*Tasks to perform*.
a) From the Albany High School commentary, list every day of the week and every year that it mentions.
b) According to the Albany High School commentary, what did District Superintendent Marguerite Vanden Wyngaard do on Friday?
c) Write a continuation of the Albany High School commentary, picking up after its final sentence.

*Selected excerpt*.
·····

The teacher at Albany High School caused a storm of criticism after having students practice the art of persuasive writing by penning a letter to a fictitious Nazi government official arguing that "Jews are evil."

District Superintendent Marguerite Vanden Wyngaard held a news conference Friday to apologize for the assignment.

Let's see how this develops.

Ironically, if this turns into ham-handed stifling of the public discussion of this matter by firing the teacher, I'm against it.

I really do think this teacher needs to go before the public and justify her lesson plan. I would love to present an alternative about blacks or homosexuals to her (or see someone else do it) and ask if she would be willing to teach that--including all the nasty language and slurs on blacks and homosexuals, of course, to make it an authentic study of persuasion and propaganda.

I believe this debate by public educators needs to be in public, not dampened for show and continued elsewhere under the radar.

Michael

I attended Albany High School from 1951 to 1954. It sure has changed!

There are two ways of looking at what this teacher did (at least two ways).

·····

*Given data*.
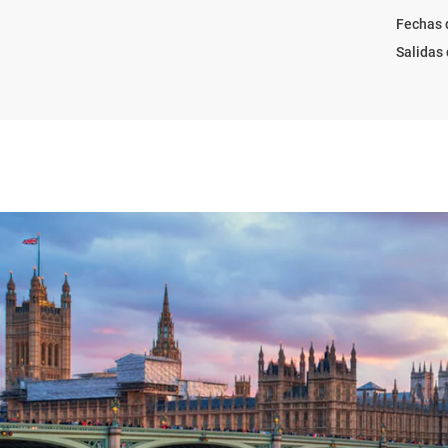
Fechas 
Salidas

·····

*Answers by task*.
a) Friday, 1951, 1954

b) She held a news conference to apologize for the assignment.

c)
1. It was an exercise in critical thinking

2. It was a manifestation of anti-semitism.

If the class had been in college and consisted of fairly mature individuals I might have bought into #1 above.

But these were impressionable kids. The teacher was promoting an anti-semitic p.o.v.

I had a similar incident when by daughter was in high school. Mr. Johanson the social studies teacher made some tart remarks about how Jewish merchants cash in on Christmas. Since I am not one of Elie Wiessel's Jews of Silence, I had words with Mr. Johanson. I pointed out that Gentile Merchants cash in equally well on Christmas, so why single out Jewish Merchants. In America, Christmas is a very commercial thing. I pointed out that the Holocaust started with remarks like his that did not go unchallenged. I was able to extract something that resembled an apology. It was grudging, but what else does one expect from a Gentile?

The slope is steep and the slope is slippery and every Jews has an invisible cross hair drawn on his back. No silence!

You might say I am a Jew of Noise. And a midnight knock on my door is going to cost someone dearly.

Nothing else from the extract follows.